Tokeniser on displaCy not consistent.

explosion / spaCy

💫 Industrial-strength Natural Language Processing (NLP) in Python

https://spacy.io

MIT License

29.87k stars 4.38k forks source link

Tokeniser on displaCy not consistent. #480

Closed davidkell closed 8 years ago

davidkell commented 8 years ago

Hi there,

Using the (wonderful!) displaCy visualiser for prototyping some ideas. However I keep seeing many inconsistencies between POS tagger in displaCy and the POS tagger in the spacy python package- displaCy usually correct. Is this expected behaviour?

Thanks in advance!

Dave

honnibal commented 8 years ago

Hey,

Could you give some examples? At a guess you might be referring to some extra token merging that displaCy does to post-process the spaCy output. The function can be seen here: https://github.com/spacy-io/displacy-server/blob/master/displacy/handlers.py#L31

aoldoni commented 8 years ago

HI @honnibal ,

Thanks for spaCy. I believe I have an example of different behaviour between the dependency tree from Displacy and Spacy.

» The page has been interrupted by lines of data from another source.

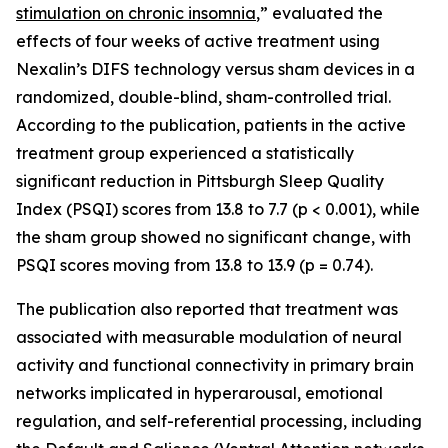
stimulation on chronic insomnia
,” evaluated the
effects of four weeks of active treatment using
Nexalin’s DIFS technology versus sham devices in a
randomized, double-blind, sham-controlled trial.
According to the publication, patients in the active
treatment group experienced a statistically
significant reduction in Pittsburgh Sleep Quality
Index (PSQI) scores from 13.8 to 7.7 (p < 0.001), while
the sham group showed no significant change, with
PSQI scores moving from 13.8 to 13.9 (p = 0.74).
The publication also reported that treatment was
associated with measurable modulation of neural
activity and functional connectivity in primary brain
networks implicated in hyperarousal, emotional
regulation, and self-referential processing, including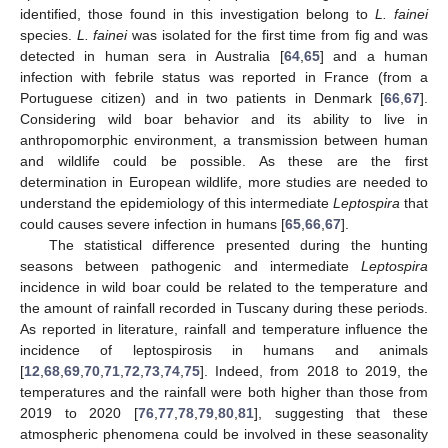
identified, those found in this investigation belong to
L. fainei
species.
L. fainei
was isolated for the first time from fig and was
detected in human sera in Australia [
64
,
65
] and a human
infection with febrile status was reported in France (from a
Portuguese citizen) and in two patients in Denmark [
66
,
67
].
Considering wild boar behavior and its ability to live in
anthropomorphic environment, a transmission between human
and wildlife could be possible. As these are the first
determination in European wildlife, more studies are needed to
understand the epidemiology of this intermediate
Leptospira
that
could causes severe infection in humans [
65
,
66
,
67
].
The statistical difference presented during the hunting
seasons between pathogenic and intermediate
Leptospira
incidence in wild boar could be related to the temperature and
the amount of rainfall recorded in Tuscany during these periods.
As reported in literature, rainfall and temperature influence the
incidence of leptospirosis in humans and animals
[
12
,
68
,
69
,
70
,
71
,
72
,
73
,
74
,
75
]. Indeed, from 2018 to 2019, the
temperatures and the rainfall were both higher than those from
2019 to 2020 [
76
,
77
,
78
,
79
,
80
,
81
], suggesting that these
atmospheric phenomena could be involved in these seasonality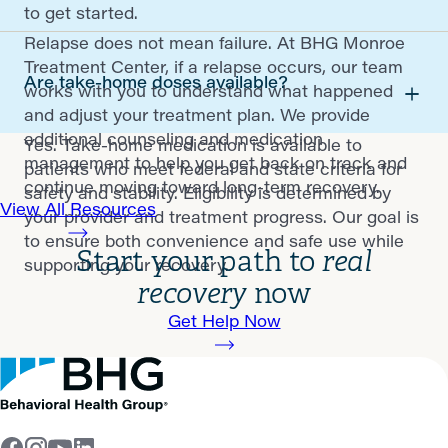
to get started.
Relapse does not mean failure. At BHG Monroe
Treatment Center, if a relapse occurs, our team
Are take-home doses available?
works with you to understand what happened
and adjust your treatment plan. We provide
additional counseling and medication
Yes. Take-home medication is available to
management to help you get back on track and
patients who meet federal and state criteria for
continue moving toward long-term recovery.
safety and stability. Eligibility is determined by
View All Resources
your provider and treatment progress. Our goal is
to ensure both convenience and safe use while
Start your path to
real
supporting your recovery.
recovery
now
Get Help Now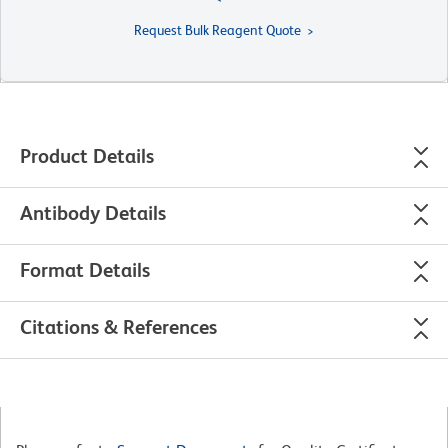
Request Bulk Reagent Quote
Product Details
Antibody Details
Format Details
Citations & References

If one tries the sentence: "A two-tier scheme (Pang and Lee, 2004) where sentences are first classified as subjective versus objective , and then applying the sentiment classifier on only the subjective sentences further improves performance."

The difference then is:

Displacy online: "improves" -> nsubj -> "scheme".
Spacy python package: "improves" -> csubj -> "applying".

The Displacy version being the correct one.

Thanks!

honnibal commented 8 years ago

I'm going to tentatively close this — hopefully whatever the issue was, it's resolved in 1.0. Please reopen if things are still weird.

lock[bot] commented 6 years ago

This thread has been automatically locked since there has not been any recent activity after it was closed. Please open a new issue for related bugs.